Within the records, tally the lines that contain "ankle" and reply with that number only.

┌─ Data shown

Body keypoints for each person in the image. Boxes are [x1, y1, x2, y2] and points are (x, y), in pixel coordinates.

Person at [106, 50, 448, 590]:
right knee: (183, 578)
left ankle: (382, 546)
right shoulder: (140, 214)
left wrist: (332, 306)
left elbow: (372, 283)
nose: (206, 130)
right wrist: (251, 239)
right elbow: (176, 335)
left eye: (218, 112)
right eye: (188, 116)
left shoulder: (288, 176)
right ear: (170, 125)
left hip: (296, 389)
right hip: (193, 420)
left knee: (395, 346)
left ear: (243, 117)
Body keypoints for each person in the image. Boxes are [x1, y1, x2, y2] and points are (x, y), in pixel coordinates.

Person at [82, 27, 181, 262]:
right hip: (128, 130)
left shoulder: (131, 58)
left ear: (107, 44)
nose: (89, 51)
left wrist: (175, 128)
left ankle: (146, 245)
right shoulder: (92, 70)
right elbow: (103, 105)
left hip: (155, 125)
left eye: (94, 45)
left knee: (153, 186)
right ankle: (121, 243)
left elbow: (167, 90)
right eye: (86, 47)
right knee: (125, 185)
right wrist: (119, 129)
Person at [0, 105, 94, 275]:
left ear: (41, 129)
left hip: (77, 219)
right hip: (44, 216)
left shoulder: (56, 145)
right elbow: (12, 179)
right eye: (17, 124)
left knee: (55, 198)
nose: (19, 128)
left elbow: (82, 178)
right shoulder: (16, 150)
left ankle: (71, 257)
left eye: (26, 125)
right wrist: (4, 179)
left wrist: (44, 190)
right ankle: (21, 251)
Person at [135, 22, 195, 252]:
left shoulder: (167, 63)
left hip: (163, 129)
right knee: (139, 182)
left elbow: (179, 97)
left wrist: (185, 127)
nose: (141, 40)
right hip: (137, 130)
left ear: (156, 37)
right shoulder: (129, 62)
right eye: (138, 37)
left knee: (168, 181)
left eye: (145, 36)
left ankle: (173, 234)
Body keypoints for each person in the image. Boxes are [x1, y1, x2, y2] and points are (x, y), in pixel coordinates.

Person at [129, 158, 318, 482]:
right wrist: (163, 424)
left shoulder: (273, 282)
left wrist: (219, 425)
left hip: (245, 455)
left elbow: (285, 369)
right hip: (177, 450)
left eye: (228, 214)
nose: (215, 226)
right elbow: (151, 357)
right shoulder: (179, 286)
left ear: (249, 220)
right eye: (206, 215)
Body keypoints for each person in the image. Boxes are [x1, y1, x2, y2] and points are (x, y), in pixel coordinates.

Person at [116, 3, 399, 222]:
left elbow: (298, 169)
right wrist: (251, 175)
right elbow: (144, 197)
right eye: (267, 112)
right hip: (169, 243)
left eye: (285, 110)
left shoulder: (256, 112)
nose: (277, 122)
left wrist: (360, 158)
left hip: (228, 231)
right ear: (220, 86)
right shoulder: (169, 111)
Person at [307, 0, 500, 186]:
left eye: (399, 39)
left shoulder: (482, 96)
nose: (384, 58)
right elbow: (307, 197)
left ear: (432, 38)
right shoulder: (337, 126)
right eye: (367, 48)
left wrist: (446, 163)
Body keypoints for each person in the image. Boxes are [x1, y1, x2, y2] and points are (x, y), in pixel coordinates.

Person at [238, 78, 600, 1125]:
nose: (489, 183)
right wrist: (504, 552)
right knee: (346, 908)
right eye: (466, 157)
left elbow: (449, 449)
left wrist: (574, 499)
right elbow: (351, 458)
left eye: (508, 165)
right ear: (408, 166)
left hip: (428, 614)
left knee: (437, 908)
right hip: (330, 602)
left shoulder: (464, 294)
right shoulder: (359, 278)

└─

▸ Written solution: 6